Our clinic utilizes advanced technology such as Planmeca Cone Beam Technology which is an efficient solution to diagnose dental issues that standard x-ray images are not able to capture. Planmeca Cone Beam CT scans produce a digital, three-dimensional view of areas located below the teeth and gums. This state-of-the-art machine enables our team to offer flawless accuracy when it comes to unexplained jaw pain, implant placement, fractured or abscessed teeth, and TMJ disorder. Moreover, it gives the dentist a more in-depth view of the mouth, enabling them to observe teeth roots, existing dental implants, and cavities.
We use high-end equipment at our dental practice to provide top of the line care for our patients.
We use our intraoral camera to get a closer look at your oral health while also helping to bring you into your own diagnosis and treatment plan.
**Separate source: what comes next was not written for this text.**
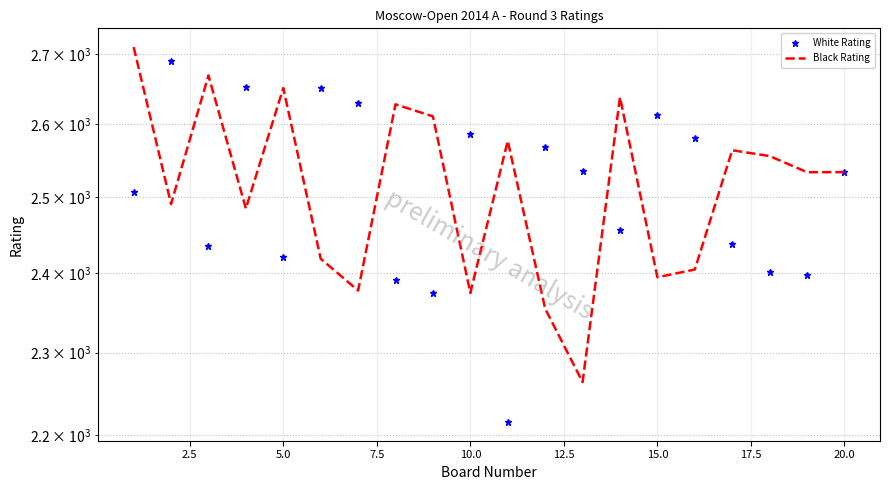

What is the sum of all Black Rating values?

50239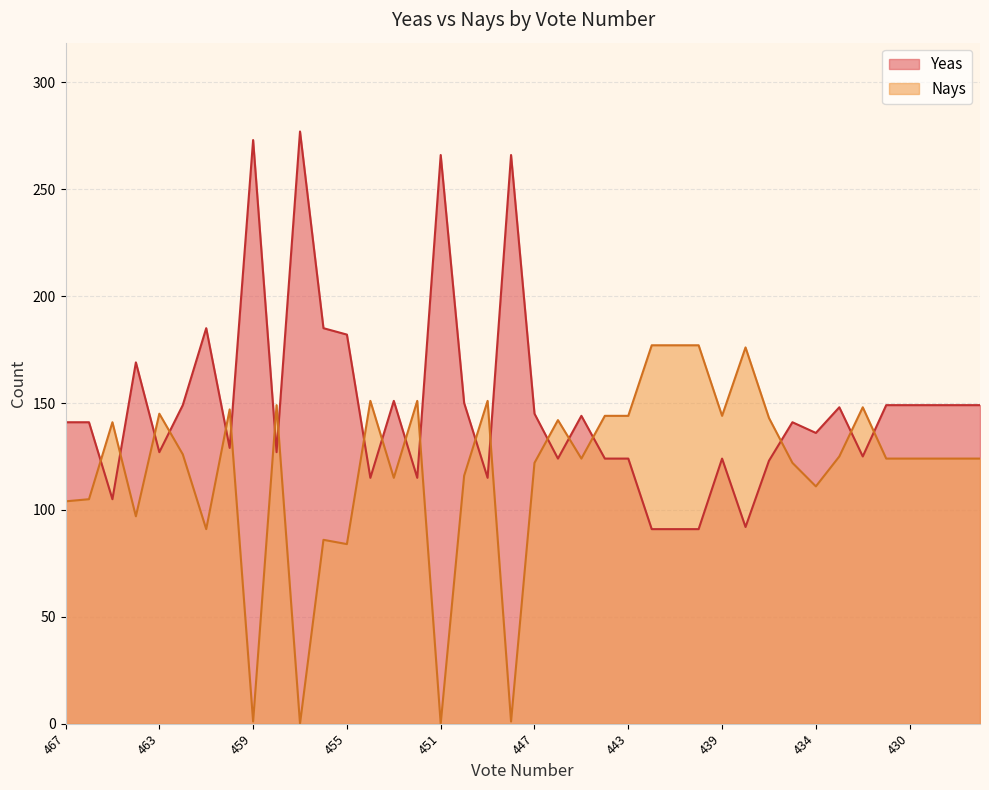

How many intersections are there between Yeas and Nays?

20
The images from the camera can be projected onto a screen for you to get a dentist's view of any signs or issues we see.
Research on the ProMax cone beam imaging systems and their Ultra-Low Dose protocol was conducted at the University of North Carolina School of Dentistry. The study looked at the radiation dose required for a range of field sizes and exposure parameters for both adult and pediatric patients. Researchers found an average reduction in radiation of 77 percent when compared to the systems standard imaging protocols, according to a press release. Additionally, the researchers found that while the radiation required to capture the images was reduced, there was no statistical reduction in image quality between the standard and Ultra-Low Dose protocols.